• _What needs to be done_: In the entries below, find every line with "free" and copy it.

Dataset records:
╔══

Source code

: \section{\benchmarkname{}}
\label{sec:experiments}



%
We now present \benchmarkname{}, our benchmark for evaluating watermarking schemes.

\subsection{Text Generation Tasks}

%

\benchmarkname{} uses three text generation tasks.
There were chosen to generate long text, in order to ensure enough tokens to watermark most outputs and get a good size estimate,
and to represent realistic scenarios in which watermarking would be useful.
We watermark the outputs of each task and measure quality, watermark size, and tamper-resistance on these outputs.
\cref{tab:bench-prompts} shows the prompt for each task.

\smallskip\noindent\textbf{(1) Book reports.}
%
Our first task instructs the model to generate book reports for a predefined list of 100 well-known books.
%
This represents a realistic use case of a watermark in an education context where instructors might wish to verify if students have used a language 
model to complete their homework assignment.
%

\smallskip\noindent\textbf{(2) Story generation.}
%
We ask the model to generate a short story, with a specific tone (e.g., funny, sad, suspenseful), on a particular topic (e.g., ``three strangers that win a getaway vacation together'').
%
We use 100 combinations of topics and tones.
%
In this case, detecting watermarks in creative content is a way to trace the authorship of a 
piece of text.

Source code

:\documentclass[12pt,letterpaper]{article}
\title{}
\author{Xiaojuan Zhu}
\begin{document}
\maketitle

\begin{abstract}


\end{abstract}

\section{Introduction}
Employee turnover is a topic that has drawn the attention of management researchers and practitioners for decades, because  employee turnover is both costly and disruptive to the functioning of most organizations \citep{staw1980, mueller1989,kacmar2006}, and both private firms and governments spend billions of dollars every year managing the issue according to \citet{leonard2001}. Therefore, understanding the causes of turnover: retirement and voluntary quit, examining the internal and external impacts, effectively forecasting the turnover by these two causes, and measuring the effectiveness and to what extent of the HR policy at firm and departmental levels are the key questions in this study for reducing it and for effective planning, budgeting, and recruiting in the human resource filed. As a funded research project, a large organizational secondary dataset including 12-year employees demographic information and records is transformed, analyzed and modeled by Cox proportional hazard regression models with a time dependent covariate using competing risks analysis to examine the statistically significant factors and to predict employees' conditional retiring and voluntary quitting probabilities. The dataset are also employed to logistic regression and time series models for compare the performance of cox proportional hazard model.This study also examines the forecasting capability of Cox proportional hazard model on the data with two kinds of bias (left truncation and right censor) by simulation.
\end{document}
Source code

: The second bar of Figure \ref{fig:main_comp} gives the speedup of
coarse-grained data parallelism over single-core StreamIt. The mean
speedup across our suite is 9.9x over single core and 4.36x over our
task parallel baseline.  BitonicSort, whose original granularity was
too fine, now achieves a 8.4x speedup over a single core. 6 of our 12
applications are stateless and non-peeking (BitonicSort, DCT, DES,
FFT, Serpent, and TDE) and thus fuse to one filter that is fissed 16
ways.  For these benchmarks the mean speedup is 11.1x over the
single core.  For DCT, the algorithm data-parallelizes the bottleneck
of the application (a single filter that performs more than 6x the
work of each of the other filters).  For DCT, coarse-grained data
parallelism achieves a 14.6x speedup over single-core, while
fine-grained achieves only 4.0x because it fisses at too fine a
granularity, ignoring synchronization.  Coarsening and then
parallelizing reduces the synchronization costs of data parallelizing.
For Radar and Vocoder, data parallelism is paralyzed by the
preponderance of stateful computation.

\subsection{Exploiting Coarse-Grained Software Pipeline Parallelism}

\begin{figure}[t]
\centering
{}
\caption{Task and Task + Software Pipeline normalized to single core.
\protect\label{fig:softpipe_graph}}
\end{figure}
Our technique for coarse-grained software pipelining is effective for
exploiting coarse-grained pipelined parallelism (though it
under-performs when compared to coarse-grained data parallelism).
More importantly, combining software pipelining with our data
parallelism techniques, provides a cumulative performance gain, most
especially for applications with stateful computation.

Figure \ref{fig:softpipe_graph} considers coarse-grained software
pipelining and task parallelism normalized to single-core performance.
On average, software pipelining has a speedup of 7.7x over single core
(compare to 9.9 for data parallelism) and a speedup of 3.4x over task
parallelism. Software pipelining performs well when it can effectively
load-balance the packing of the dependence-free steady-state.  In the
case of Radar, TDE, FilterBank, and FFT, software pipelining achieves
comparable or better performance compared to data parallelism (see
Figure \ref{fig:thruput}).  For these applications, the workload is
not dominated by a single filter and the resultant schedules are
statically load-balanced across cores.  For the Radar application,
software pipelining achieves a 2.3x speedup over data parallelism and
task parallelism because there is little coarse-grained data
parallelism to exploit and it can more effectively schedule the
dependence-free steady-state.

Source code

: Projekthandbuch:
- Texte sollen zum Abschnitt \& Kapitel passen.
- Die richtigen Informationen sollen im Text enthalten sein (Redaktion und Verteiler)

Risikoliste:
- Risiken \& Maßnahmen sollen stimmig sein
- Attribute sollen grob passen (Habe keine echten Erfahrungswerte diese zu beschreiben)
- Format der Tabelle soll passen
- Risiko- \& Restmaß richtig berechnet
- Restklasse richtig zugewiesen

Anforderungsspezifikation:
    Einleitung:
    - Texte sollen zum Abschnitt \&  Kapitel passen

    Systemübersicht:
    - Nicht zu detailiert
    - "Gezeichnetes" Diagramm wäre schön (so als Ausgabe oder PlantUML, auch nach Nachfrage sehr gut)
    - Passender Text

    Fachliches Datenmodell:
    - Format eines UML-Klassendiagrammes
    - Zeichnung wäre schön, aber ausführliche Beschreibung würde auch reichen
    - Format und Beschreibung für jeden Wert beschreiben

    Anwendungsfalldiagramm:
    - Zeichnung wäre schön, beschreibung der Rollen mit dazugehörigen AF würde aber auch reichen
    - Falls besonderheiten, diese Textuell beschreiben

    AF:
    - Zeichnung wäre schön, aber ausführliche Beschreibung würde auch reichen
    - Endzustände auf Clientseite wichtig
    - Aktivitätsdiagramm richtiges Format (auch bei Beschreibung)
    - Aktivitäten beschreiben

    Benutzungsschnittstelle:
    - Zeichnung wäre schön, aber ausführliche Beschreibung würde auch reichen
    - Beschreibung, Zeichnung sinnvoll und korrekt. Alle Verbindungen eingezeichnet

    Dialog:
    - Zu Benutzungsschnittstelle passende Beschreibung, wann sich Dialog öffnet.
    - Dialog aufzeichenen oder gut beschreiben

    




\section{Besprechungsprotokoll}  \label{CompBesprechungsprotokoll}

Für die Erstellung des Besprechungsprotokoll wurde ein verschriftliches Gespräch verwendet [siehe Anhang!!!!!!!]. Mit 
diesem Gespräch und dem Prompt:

╚══

• _Response area_:
load-balance the packing of the dependence-free steady-state.  In the
dependence-free steady-state.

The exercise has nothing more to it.